Augmentation des salaires de 10 %.
La maman d'Odilon a déjà vendu du charbon. Le décès d'un enfant avait entraîné la disparition du fonds.
La maman d'Odilon a déjà vendu du charbon. Le décès d'un enfant avait entraîné la disparition du fonds.
Deux nouvelles activités économiques

Elles concernent la maman d’Odilon (vente de charbon) et la maman de Solo (commerce de poissons). Un contrat a été signé au Fokontany (autorité du quartier) pour formaliser l’engagement des bénéficiaires.
D’autres familles préparent également des projets.
Ces actions sont financées, comme la distribution de riz, par Solidarité Enfants du Monde.
La maman de Solo écoule les poissons sur le marché de Mahabibo. Elle s'approvisionne chaque matin auprès des pêcheurs.
La maman de Solo écoule les poissons sur le marché de Mahabibo. Elle s'approvisionne chaque matin auprès des pêcheurs.
La pluie bienvenue

C'est la saison des pluies à Majunga. Après deux mois presque secs, il a plu abondamment ces dernières semaines.
C'est essentiel pour éviter la pénurie d'eau à la prochaine saison sèche.

Bonne nouvelle pour les agriculteurs, après une année de sécheresse.

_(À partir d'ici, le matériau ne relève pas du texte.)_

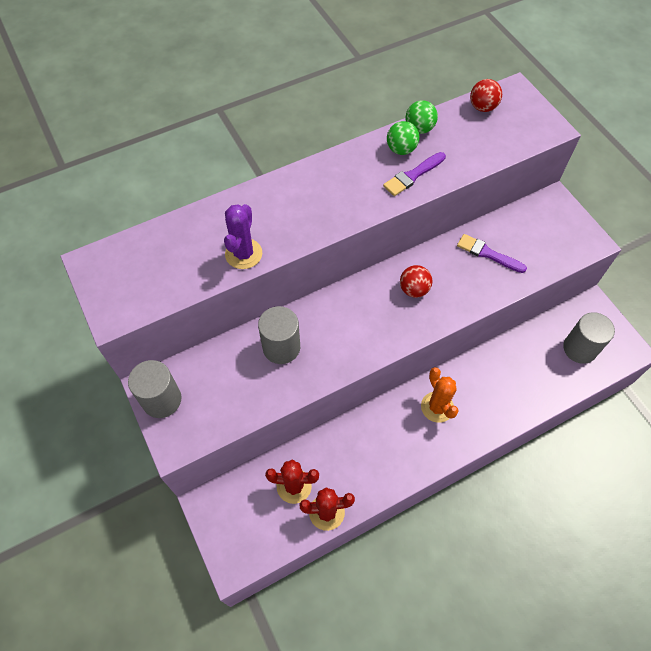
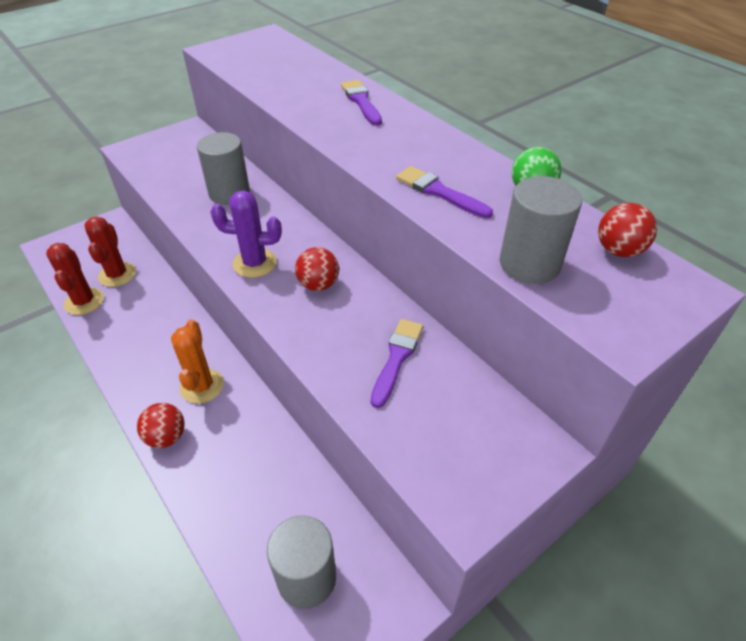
camera: 80 degrees right, 15 degrees down
grey cylinder [128,360,181,418] -> grey cylinder moved to [500,176,582,284]
purple cactus [224,204,262,269] -> purple cactus moved to [210,191,282,278]
green ball [387,121,419,155] -> none
orange cactus [421,367,459,423] -> orange cactus turned 60 degrees counterclockwise [171,320,224,404]
none -> red ball [137,403,185,448]
none -> purple brush [341,80,382,126]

La famille de Tongasoa s’active avec un moral retrouvé pour ses plantations et cultures de légumes. Ils ont étendu les surfaces travaillées et diversifié leurs produits.
Médiations

Myriam et Hasina sont souvent amenés à être médiateurs, soit entre l’école et un enfant bénéficiaire, soit entre les parents et les enfants. Beaucoup de familles sont recomposées : la maman avec ses enfants et un beau-père qui se soucie parfois très peu des enfants.

Ainsi, à Belinta, Camille, Ravaka et Emilia, vivant avec leur maman très passive et leur beau-père, pasteur d’une église évangélique, qui incite les enfants à rester remplir les tâches domestiques à la maison. Nous avons dû faire intervenir les autorités du quartier pour préserver la scolarité des enfants.

Ainsi, à Aranta, deux enfants apeurés par la violence des enseignants. Une médiation avec la directrice de l’école a permis de changer de classe et de prendre en compte la situation sociale très difficile des familles.

Fête des écoles

Ce sont trois jours, chaque année, consacrés à des cérémonies officielles, des défilés, des activités culturelles et sportives.

Certains établissements ne font rien … les directions et enseignants prenant trois jours de congés.

A Andohagara, ce n’est pas le cas. Les élèves ont participé à un tournoi sportif inter-classes.
Les élèves, impatients de débuter les compétitions
Les élèves, impatients de débuter les compétitions
Correspondances entre les écoles de Saint-Nazaire et d’Aranta

Les premières rencontres avec les enfants de la classe concernée par l’échange et leur professeur ont été concluantes ! La professeure, très motivée, a déjà réalisé un travail conséquent avec ses élèves, dans l’écriture de lettres essentiellement. La distribution des travaux réalisés par les élèves de l’école Châteaubriant, à Saint-Nazaire, ont donné lieu à de multiples interrogations, dans un climat de forte excitation. Trois séances, dans les prochaines semaines, devraient permettre la réalisation de travaux variés, que Gildas ramènera à Saint-Nazaire à la fin du mois de Mars, lors de son retour en France.

L’école de Pencran se propose également de poursuivre les échanges avec les enfants de Majunga. Les modalités restent à préciser.
Jean René à gauche, en visite à Andohagara, avec Gildas, Myriam et Hasina.
Jean René à gauche, en visite à Andohagara, avec Gildas, Myriam et Hasina.
Visite de Jean René

Les parrains de l’association sont toujours les bienvenus à Majunga.

Leur regard extérieur est enrichissant et motivant pour Myriam et Hasina. Les familles et les enfants sont fiers que des étrangers s’intéressent à leur vie avec respect et empathie. L'accueil est toujours chaleureux. 

Jean René, un des « parrains » de l’association est ainsi en visite actuellement à Majunga. Il a apporté bien des choses dans ses valises. Il a visité plusieurs familles.

Merci, Jean René !
Notre bureau fonctionnel

L’association a désormais pignon sur rue.

Le local, loué aux autorités du quartier d’Abattoir, est à peu près équipé (table, étagère).

Il permet de stocker le matériel, de se réunir, de rencontrer les partenaires.

Il renforce notre ancrage dans la ville.